Arthur Onslow : biography

1 October 1691 - 17 February 1768

Arthur Onslow (1 October 1691 – 17 February 1768) was an English politician. He set a record for length of service when repeatedly elected to serve as Speaker of the House of Commons, where he was known for his integrity.

Early life and education

Onslow was born in Kensington, the elder son of Foot Onslow (died 1710) and his wife Susannah née Anlaby. He was educated at The Royal Grammar School, Guildford and Winchester College and matriculated at Wadham College, Oxford in 1708, although he took no degree.
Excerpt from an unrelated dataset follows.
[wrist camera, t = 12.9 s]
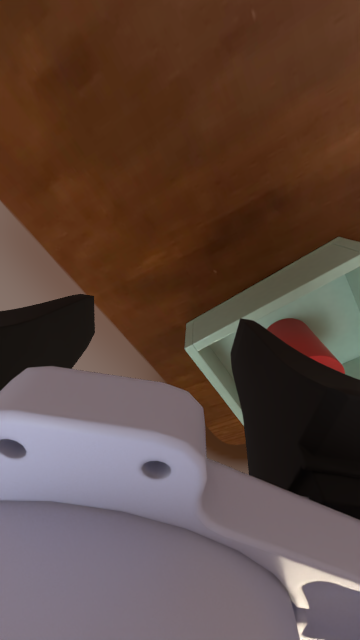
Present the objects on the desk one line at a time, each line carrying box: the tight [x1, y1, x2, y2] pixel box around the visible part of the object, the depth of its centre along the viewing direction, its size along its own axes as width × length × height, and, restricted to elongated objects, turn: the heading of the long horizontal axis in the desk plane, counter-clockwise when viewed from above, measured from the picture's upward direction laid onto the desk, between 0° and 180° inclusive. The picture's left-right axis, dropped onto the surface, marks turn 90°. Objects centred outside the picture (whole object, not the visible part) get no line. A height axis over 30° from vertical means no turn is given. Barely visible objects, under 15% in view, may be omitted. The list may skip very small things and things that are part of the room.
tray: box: [184, 237, 360, 425], centre depth 21 cm, size 15×13×4 cm
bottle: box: [267, 318, 345, 374], centre depth 19 cm, size 4×4×8 cm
He was called to the bar at the Middle Temple in 1713, but had no great practice in law.

Career

When George I came to the throne, Onslow's uncle Sir Richard Onslow was appointed Chancellor of the Exchequer. Arthur became his private secretary. When Richard left office in 1715, Arthur obtained a place as receiver general of the Post Office. He became recorder of Guildford in 1719. As his Post Office position was not compatible with a parliamentary seat, he passed it on to his younger brother Richard when he entered Parliament in 1720 for Guildford.

Politics

In February 1720, Onslow had been returned as Whig Member of Parliament for Guildford at a by-election. He represented that borough until Parliament was dissolved in 1727. During this period, he was known to have declared against a proposal to levy Roman Catholics in 1722, and opposed the motion to reverse Bolingbroke's attainder in 1725. In 1726, he was one of the Commons managers for the trial of Macclesfield for corruption.

In 1727, he was returned both for Guildford and Surrey, with the highest majority ever recorded, and elected to serve for Surrey; his younger brother Richard Onslow replaced him at Guildford in a by-election.
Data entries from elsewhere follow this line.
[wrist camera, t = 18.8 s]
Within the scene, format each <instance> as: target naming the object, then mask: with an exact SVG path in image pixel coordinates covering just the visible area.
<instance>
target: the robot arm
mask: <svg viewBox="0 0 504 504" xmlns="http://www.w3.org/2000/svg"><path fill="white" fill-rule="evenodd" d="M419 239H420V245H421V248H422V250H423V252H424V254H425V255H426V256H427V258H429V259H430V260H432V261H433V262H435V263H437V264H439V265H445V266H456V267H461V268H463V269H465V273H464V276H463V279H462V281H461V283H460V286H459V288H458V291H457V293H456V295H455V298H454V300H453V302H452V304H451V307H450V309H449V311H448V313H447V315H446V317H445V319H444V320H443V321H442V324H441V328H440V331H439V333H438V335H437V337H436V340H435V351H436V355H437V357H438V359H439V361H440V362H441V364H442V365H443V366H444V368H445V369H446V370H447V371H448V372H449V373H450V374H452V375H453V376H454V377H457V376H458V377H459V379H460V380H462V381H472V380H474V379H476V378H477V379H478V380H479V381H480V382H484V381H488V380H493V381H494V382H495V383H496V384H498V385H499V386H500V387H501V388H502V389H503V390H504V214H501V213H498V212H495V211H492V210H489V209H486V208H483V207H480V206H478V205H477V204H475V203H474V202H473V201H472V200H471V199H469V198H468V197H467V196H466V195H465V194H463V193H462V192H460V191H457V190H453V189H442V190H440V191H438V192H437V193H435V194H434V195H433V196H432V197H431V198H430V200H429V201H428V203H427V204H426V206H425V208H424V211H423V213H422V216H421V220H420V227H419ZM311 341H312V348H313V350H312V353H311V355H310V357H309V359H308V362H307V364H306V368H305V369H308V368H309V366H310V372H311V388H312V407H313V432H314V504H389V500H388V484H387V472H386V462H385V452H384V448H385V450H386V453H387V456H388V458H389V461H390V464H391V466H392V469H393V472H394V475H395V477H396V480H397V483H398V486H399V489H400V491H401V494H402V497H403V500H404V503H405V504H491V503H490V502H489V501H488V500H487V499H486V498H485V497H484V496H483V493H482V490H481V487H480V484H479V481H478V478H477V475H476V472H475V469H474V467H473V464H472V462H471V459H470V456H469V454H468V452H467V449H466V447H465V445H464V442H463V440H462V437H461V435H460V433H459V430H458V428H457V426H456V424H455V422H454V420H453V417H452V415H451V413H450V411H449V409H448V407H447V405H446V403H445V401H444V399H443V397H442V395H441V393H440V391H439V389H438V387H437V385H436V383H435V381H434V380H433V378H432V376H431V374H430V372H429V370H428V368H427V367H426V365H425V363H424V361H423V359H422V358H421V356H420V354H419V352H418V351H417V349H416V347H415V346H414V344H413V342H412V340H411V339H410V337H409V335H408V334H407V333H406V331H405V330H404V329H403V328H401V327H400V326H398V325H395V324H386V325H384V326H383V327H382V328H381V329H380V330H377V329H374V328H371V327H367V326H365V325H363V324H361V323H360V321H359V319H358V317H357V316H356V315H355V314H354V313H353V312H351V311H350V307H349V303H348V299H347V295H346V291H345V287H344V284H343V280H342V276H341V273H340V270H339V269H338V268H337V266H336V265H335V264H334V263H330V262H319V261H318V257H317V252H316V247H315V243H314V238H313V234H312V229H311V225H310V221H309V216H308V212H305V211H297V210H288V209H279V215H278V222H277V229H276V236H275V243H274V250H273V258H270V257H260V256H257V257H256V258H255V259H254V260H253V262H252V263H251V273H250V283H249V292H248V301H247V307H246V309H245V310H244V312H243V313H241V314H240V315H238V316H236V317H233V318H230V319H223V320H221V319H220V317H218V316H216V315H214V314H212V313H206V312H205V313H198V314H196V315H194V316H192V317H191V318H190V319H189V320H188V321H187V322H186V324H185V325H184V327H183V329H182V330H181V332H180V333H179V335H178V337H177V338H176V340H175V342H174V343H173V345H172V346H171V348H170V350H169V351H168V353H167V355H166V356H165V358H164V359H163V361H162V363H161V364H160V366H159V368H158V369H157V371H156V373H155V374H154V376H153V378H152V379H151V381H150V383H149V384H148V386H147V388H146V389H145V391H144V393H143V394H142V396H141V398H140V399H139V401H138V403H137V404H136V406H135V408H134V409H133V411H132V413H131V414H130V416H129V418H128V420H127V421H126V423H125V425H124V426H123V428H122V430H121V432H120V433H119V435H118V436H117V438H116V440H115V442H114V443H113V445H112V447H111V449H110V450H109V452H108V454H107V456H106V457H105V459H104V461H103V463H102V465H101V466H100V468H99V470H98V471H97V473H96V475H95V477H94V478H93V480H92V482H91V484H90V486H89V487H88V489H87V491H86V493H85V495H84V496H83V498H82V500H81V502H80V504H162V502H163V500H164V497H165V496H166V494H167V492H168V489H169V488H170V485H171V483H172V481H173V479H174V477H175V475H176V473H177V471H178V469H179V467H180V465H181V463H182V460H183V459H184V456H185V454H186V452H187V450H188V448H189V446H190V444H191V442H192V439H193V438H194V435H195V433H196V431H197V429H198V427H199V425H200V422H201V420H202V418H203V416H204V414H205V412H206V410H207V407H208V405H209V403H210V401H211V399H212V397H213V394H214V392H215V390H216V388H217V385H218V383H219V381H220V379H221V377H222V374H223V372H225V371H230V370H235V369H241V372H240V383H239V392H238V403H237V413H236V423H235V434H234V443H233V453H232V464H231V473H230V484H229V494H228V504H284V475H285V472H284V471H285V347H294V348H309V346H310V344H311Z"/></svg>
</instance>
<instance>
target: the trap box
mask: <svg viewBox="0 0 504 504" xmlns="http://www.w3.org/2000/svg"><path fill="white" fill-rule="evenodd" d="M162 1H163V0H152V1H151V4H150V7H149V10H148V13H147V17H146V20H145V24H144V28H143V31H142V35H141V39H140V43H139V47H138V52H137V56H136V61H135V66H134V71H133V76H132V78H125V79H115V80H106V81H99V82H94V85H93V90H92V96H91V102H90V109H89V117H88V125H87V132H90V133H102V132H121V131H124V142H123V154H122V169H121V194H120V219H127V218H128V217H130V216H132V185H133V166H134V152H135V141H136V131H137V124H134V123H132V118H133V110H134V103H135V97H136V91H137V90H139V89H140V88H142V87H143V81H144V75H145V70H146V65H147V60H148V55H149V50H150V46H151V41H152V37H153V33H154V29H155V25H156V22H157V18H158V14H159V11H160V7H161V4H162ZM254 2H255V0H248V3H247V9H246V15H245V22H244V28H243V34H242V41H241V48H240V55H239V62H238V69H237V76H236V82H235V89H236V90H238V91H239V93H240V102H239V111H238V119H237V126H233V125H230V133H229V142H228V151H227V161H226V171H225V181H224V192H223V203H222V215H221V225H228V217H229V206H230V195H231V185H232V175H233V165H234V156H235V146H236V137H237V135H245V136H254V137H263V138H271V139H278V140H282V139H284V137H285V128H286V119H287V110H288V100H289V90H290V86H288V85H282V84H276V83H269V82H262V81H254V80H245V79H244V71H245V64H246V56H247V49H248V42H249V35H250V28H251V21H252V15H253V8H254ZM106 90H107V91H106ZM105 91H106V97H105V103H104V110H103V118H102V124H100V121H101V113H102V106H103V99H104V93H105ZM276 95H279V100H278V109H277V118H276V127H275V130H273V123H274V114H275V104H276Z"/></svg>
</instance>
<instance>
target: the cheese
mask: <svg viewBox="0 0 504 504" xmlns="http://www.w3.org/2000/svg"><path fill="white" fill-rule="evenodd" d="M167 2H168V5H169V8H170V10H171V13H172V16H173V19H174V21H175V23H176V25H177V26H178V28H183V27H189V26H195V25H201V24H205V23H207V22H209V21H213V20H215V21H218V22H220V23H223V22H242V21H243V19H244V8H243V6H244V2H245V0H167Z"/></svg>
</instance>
On 23 January 1728, Onslow was unanimously elected Speaker of the House of Commons, a post which had been held by his uncle Sir Richard Onslow, Bt and his ancestor Richard Onslow. He would be unanimously re-elected Speaker in 1735, 1741, 1747 and 1754, setting a record for length of service in that office. On 25 July 1728, he was sworn of the Privy Council, and was also made a bencher of the Inner Temple that year. The following year, on 13 May 1729, he was made Chancellor and Keeper of the Great Seal to Queen Caroline, who was godmother to his son George in 1731.
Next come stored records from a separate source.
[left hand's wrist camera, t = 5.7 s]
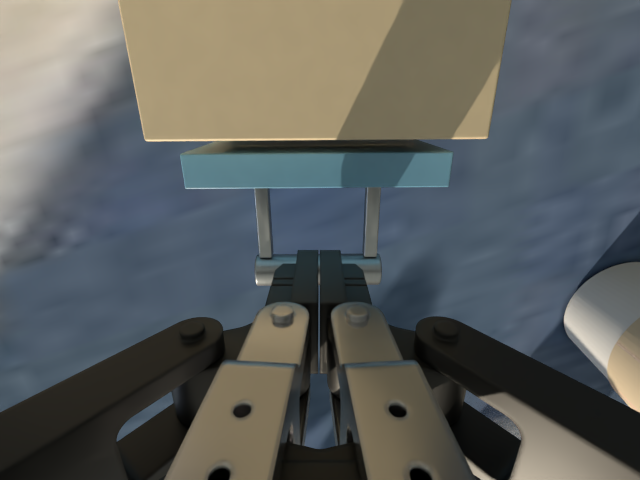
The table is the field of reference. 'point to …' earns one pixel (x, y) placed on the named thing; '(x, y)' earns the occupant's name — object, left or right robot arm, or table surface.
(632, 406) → the coffee cup
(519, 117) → the table surface
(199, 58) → the beige cardboard box
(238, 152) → the drawer
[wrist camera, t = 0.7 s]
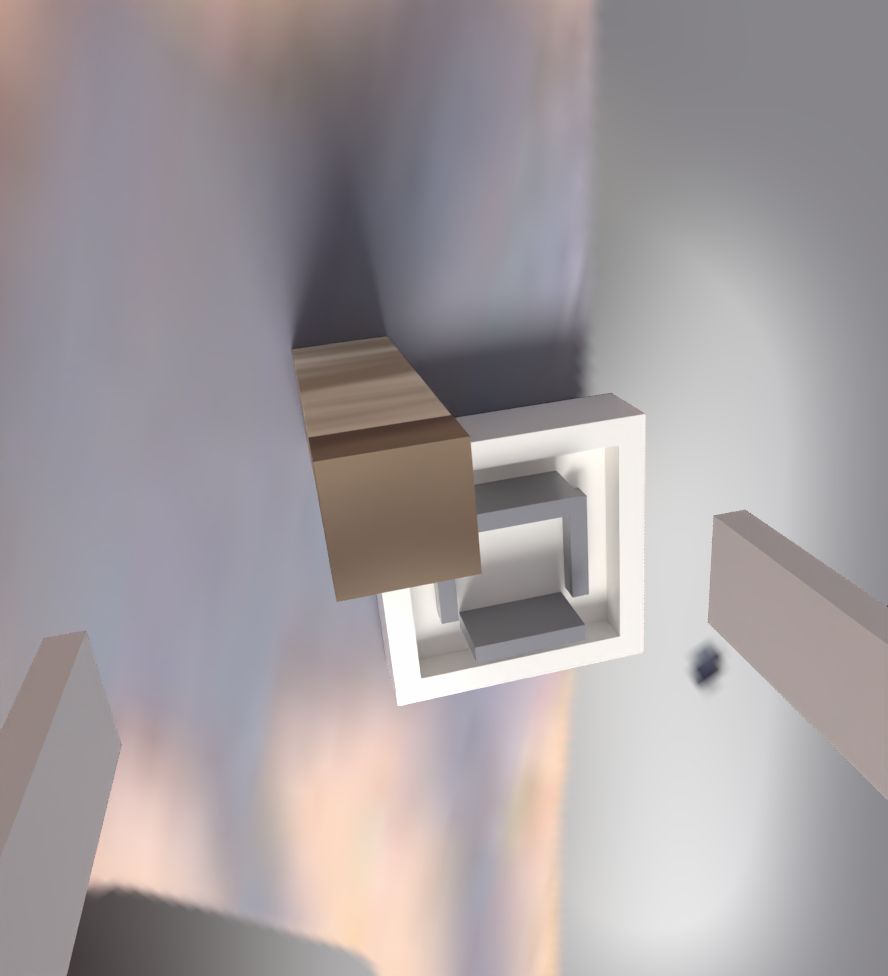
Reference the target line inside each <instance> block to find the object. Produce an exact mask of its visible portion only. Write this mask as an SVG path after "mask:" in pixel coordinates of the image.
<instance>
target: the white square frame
mask: <svg viewBox="0 0 888 976" xmlns="http://www.w3.org/2000/svg"><path fill="white" fill-rule="evenodd" d="M645 417H646V414H645V413H643V412H642V411H640V410H638V409H637V408H635V407H633V406H632V405H630V404H628V403H627V402H625V401H623V400H622V399H620V398H619V397H617V396H615V395H614V394H612V393H608V394H602V395H595V396H589V397H583V398H576V399H570V400H564V401H557V402H551V403H545V404H538V405H532V406H526V407H519V408H513V409H507V410H500V411H494V412H488V413H481V414H475V415H469V416H462V417H456V420H457V421H458V422H459V423H460V424H461V426H462V427H463V428H464V429H465V431H466V432H467V433H468V434H469V435H470V439H471V451H472V463H473V475H474V487H475V499H476V511H477V522H478V534H479V546H480V558H481V570H482V574H478V575H473V576H468V577H463V578H457V579H452V580H447V581H442V582H437V583H432V584H426V585H421V586H416V587H411V588H406V589H401V590H395V591H390V592H385V593H380V594H377V601H378V608H379V615H380V621H381V628H382V635H383V642H384V649H385V656H386V663H387V666H388V670H389V674H390V678H391V681H392V685H393V689H394V693H395V696H396V700H397V704H398V706H401V705H405V704H410V703H414V702H419V701H424V700H428V699H433V698H437V697H442V696H446V695H451V694H456V693H460V692H465V691H469V690H474V689H478V688H483V687H488V686H492V685H497V684H501V683H506V682H511V681H515V680H520V679H524V678H529V677H533V676H538V675H543V674H547V673H552V672H556V671H561V670H566V669H570V668H575V667H579V666H584V665H588V664H593V663H597V662H602V661H607V660H611V659H615V658H620V657H625V656H629V655H634V654H639V653H643V652H644V645H643V644H644V535H645V533H644V532H645Z"/></svg>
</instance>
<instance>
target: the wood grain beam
mask: <svg viewBox="0 0 888 976" xmlns="http://www.w3.org/2000/svg"><path fill="white" fill-rule="evenodd" d="M291 350H292V355H293V361H294V367H295V373H296V379H297V385H298V390H299V396H300V402H301V408H302V414H303V420H304V426H305V431H306V437H307V443H308V448H309V453H310V459H311V464H312V469H313V475H314V480H315V485H316V490H317V496H318V501H319V506H320V512H321V517H322V522H323V527H324V533H325V539H326V545H327V550H328V556H329V562H330V568H331V573H332V579H333V584H334V589H335V595H336V600H337V602H339V601H344V600H349V599H354V598H359V597H364V596H370V595H375V594H380V593H385V592H390V591H395V590H401V589H406V588H411V587H416V586H421V585H426V584H432V583H437V582H442V581H447V580H452V579H457V578H463V577H468V576H473V575H478V574H482V570H481V558H480V546H479V534H478V522H477V511H476V499H475V487H474V475H473V463H472V451H471V439H470V435H469V434H468V433H467V432H466V431H465V429H464V428H463V427H462V426H461V424H460V423H459V422H458V421H457V420H456V418H455V417H454V416H453V415H451V414H450V413H449V411H448V410H447V409H446V408H445V406H444V405H443V404H442V403H441V402H440V400H439V399H438V398H437V397H436V395H435V394H434V393H433V392H432V391H431V389H430V388H429V387H428V386H427V384H426V383H425V382H424V381H423V379H422V378H421V377H420V376H419V375H418V373H417V372H416V371H415V370H414V368H413V367H412V366H411V365H410V364H409V362H408V361H407V360H406V359H405V357H404V356H403V355H402V354H401V352H400V351H399V350H398V349H397V348H396V346H395V345H394V344H393V343H392V341H391V340H390V339H389V338H388V337H387V336H384V337H377V338H370V339H363V340H355V341H348V342H341V343H334V344H326V345H319V346H312V347H305V348H298V349H291Z"/></svg>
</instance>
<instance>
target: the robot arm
mask: <svg viewBox="0 0 888 976" xmlns="http://www.w3.org/2000/svg"><path fill="white" fill-rule="evenodd" d="M708 623H709V624H710V625H711V626H712V627H713V628H714V629H715V630H716V631H717V632H718V633H719V634H720V635H721V636H722V637H723V638H724V639H725V640H726V641H727V642H728V643H729V644H730V645H731V646H732V647H733V648H734V649H735V650H736V651H737V652H738V653H739V654H740V655H741V656H742V657H743V658H744V659H745V660H746V661H747V662H749V664H750V665H751V666H752V667H753V668H755V670H757V671H758V672H759V673H760V674H761V675H762V676H763V677H764V678H765V679H766V680H767V681H768V682H769V683H770V684H771V685H772V686H773V687H774V688H775V689H776V690H777V691H778V692H779V693H780V694H781V695H782V696H783V697H784V698H785V699H786V700H787V701H788V702H789V703H790V704H791V705H792V706H793V707H794V708H795V709H796V710H797V711H798V712H799V713H800V714H801V715H802V716H803V717H804V718H805V719H806V720H807V721H808V722H809V723H810V724H811V725H812V726H813V727H814V728H815V729H816V730H817V731H818V732H819V733H820V734H821V735H822V736H823V737H824V738H825V739H826V740H827V741H828V742H829V743H830V744H831V745H832V746H833V747H834V748H835V749H836V750H837V751H838V752H839V753H840V754H841V755H842V756H843V757H844V758H845V759H846V760H847V761H848V762H849V763H850V764H852V766H854V768H855V769H856V770H857V771H859V772H860V774H862V775H863V776H864V777H865V778H866V779H867V780H868V781H869V782H870V783H871V784H872V785H873V786H874V787H875V788H876V789H877V790H878V791H879V792H880V793H881V794H882V795H883V796H884V797H885V798H886V799H887V800H888V606H885V605H884V604H883V603H881V602H880V601H878V600H877V599H875V598H874V597H872V596H871V595H869V594H868V593H866V592H865V591H863V590H862V589H861V588H859V587H857V586H856V585H855V584H853V583H852V582H850V581H849V580H847V579H846V578H845V577H843V576H842V575H840V574H839V573H837V572H836V571H834V570H833V569H831V568H829V567H828V566H827V565H825V564H824V563H823V562H821V561H819V560H818V559H816V558H815V557H814V556H812V555H811V554H809V553H808V552H806V551H805V550H804V549H802V548H801V547H799V546H798V545H796V544H795V543H793V542H792V541H790V540H789V539H787V538H786V537H785V536H783V535H782V534H780V533H778V532H777V531H776V530H774V529H773V528H771V527H770V526H768V525H767V524H765V523H764V522H762V521H761V520H760V519H758V518H757V517H755V516H754V515H752V514H751V513H749V512H748V511H746V510H742V511H736V512H730V513H725V514H720V515H714V518H713V537H712V557H711V575H710V594H709V612H708ZM121 745H122V744H121V741H120V737H119V734H118V731H117V728H116V725H115V721H114V718H113V715H112V712H111V709H110V705H109V702H108V699H107V696H106V692H105V689H104V686H103V683H102V680H101V676H100V673H99V670H98V667H97V663H96V660H95V657H94V654H93V651H92V647H91V644H90V641H89V638H88V635H87V631H81V632H75V633H70V634H64V635H59V636H53V637H48V638H44V639H43V641H42V643H41V645H40V648H39V650H38V652H37V654H36V656H35V658H34V661H33V663H32V665H31V667H30V669H29V671H28V674H27V676H26V678H25V680H24V682H23V684H22V686H21V689H20V691H19V693H18V695H17V697H16V699H15V702H14V704H13V706H12V708H11V710H10V712H9V715H8V717H7V719H6V721H5V723H4V725H3V728H2V730H1V732H0V976H66V975H67V971H68V967H69V962H70V958H71V954H72V950H73V945H74V941H75V937H76V933H77V929H78V925H79V921H80V916H81V912H82V908H83V904H84V900H85V896H86V891H87V887H88V883H89V879H90V875H91V870H92V866H93V862H94V858H95V854H96V850H97V845H98V841H99V837H100V833H101V829H102V825H103V820H104V816H105V812H106V808H107V804H108V799H109V795H110V791H111V787H112V783H113V779H114V774H115V770H116V766H117V762H118V758H119V754H120V749H121Z"/></svg>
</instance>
Onslow's speakership was distinguished by his great integrity in a corrupt and jobbing age. His great achievement as Speaker was to assert the independence, authority, and impartiality of that post. While he continued to participate in ordinary political activity, speaking and voting in committee, he did not hesitate to oppose Government policy when necessary. Onslow saw his role to be the protection and defense of Parliament in the tradition established by the Glorious Revolution. He insisted on rigidly observing parliamentary forms and procedure, which he viewed as a protection to independent MPs. But his devotion to precedent led him to condemn the reporting of parliamentary debates as breach of privilege.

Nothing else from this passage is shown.